I have a dataset with a bunch of columns with string data that have the format “(1.0, 2.0)”. All of these columns end with the postfix “CI”. I’d like to apply a function that splits the numbers into the low and high value and parses them as floats. Then I’d like to replace the original columns with $(original_name)_low and $(original_name)_low.
I know how I would do this with DataFrames.jl DSL, but I’d really like to achieve this with TiderData.jl because it makes my code more accessible for my R peers.
Any chance it’s possible without hard coding all the column names?

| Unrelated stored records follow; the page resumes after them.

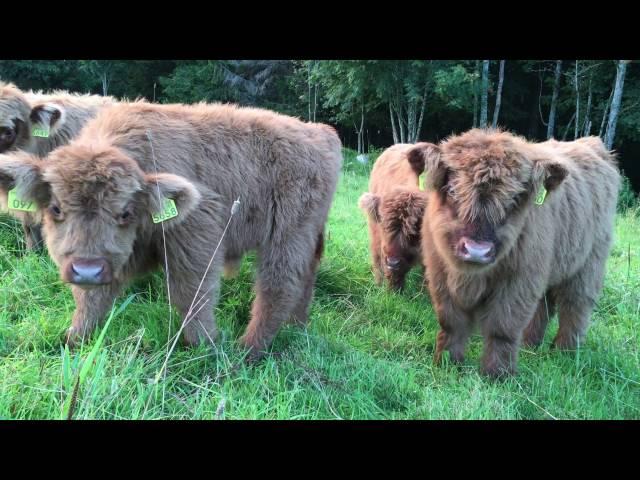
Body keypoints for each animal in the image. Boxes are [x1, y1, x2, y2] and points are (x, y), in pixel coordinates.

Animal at [0, 101, 342, 358]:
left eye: (125, 213)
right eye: (56, 208)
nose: (87, 270)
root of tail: (319, 131)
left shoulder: (197, 233)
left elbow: (191, 294)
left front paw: (205, 344)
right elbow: (91, 299)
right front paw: (75, 338)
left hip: (287, 235)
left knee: (278, 286)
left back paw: (248, 351)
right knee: (304, 278)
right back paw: (297, 327)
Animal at [410, 129, 620, 376]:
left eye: (513, 199)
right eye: (452, 190)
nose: (477, 251)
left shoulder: (519, 281)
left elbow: (502, 327)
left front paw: (497, 374)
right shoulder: (439, 274)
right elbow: (451, 322)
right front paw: (446, 364)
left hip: (589, 263)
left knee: (575, 306)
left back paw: (565, 352)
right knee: (544, 305)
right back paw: (530, 344)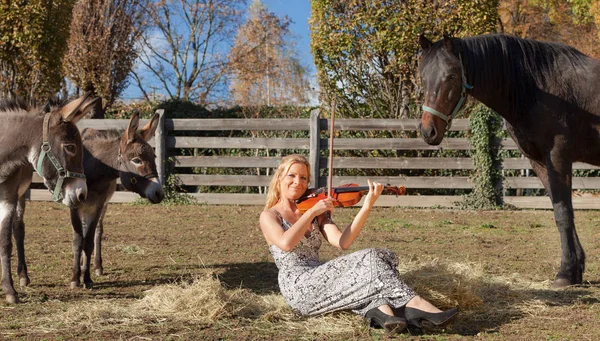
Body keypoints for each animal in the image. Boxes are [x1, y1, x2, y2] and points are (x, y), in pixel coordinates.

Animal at [0, 93, 96, 302]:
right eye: (70, 147)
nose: (82, 194)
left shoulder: (8, 197)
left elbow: (5, 242)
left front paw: (10, 290)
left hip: (20, 195)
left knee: (18, 229)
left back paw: (23, 276)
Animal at [68, 111, 164, 286]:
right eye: (137, 160)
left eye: (154, 157)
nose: (159, 193)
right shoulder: (74, 205)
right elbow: (78, 241)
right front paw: (75, 278)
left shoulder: (98, 205)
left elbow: (89, 241)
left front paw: (87, 278)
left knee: (98, 231)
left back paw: (97, 267)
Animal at [420, 32, 600, 286]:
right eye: (423, 77)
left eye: (451, 76)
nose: (428, 131)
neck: (537, 89)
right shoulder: (540, 163)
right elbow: (562, 212)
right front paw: (575, 270)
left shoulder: (558, 158)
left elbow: (564, 214)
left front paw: (565, 273)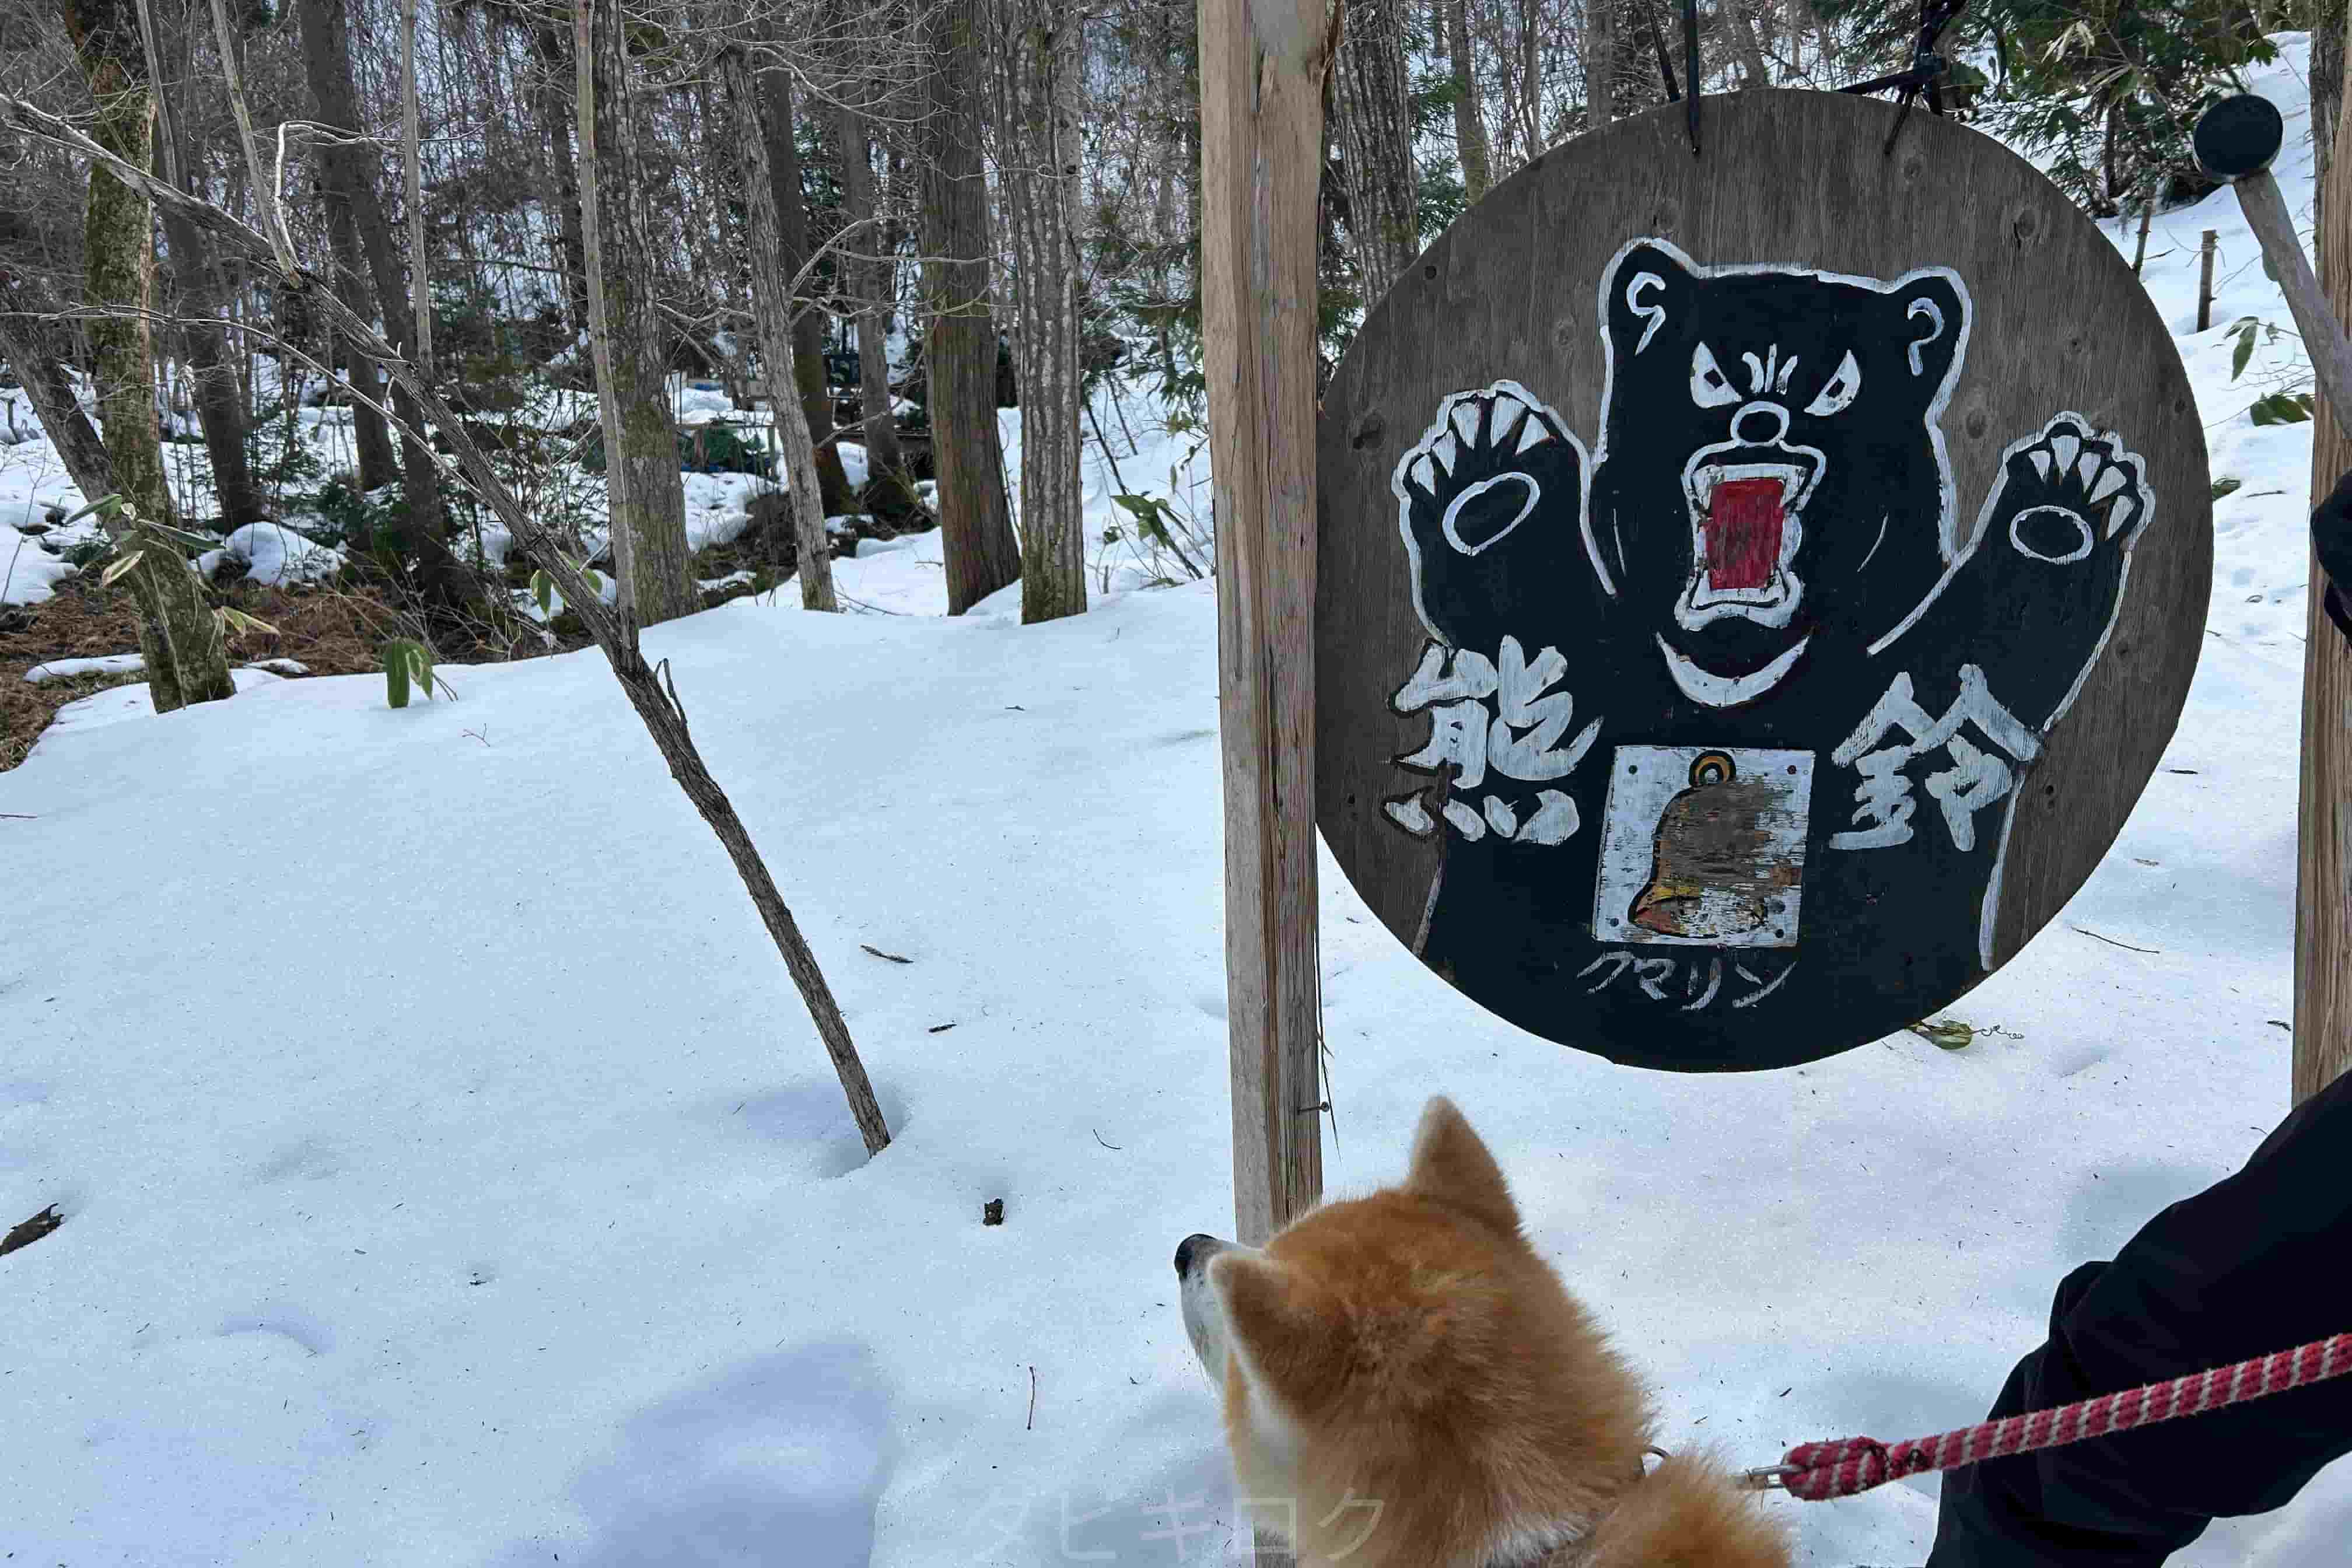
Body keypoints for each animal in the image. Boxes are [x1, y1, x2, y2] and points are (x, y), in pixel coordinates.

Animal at [1381, 237, 2153, 1071]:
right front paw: (1487, 480)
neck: (1734, 677)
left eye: (1838, 390)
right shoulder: (1571, 691)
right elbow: (1525, 691)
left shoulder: (1898, 709)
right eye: (1711, 379)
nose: (1764, 418)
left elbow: (1966, 691)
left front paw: (2061, 507)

here is one possible solution where you turn the string into a tuple or an array and then use @unnest_wider. @kdpsingh may be able to offer others that are better too
Now that you have a solution with TidierData I hope it’s not annoying to post a solution with (disclaimer: my package) DataFrameMacros, it’s a lot of fun to try and solve these data wrangling “code golfing” problems and I was happy to find a one-liner for this:
The string.({}, ["_low", "_high"]) part expands to [["a_CI_low", "a_CI_high"], ["b_CI_low", "b_CI_high"]] so in DataFrames minilanguage it’s like having [:a_CI, :b_CI] .=> the_function .=> [["a_CI_low", "a_CI_high"], ["b_CI_low", "b_CI_high"]].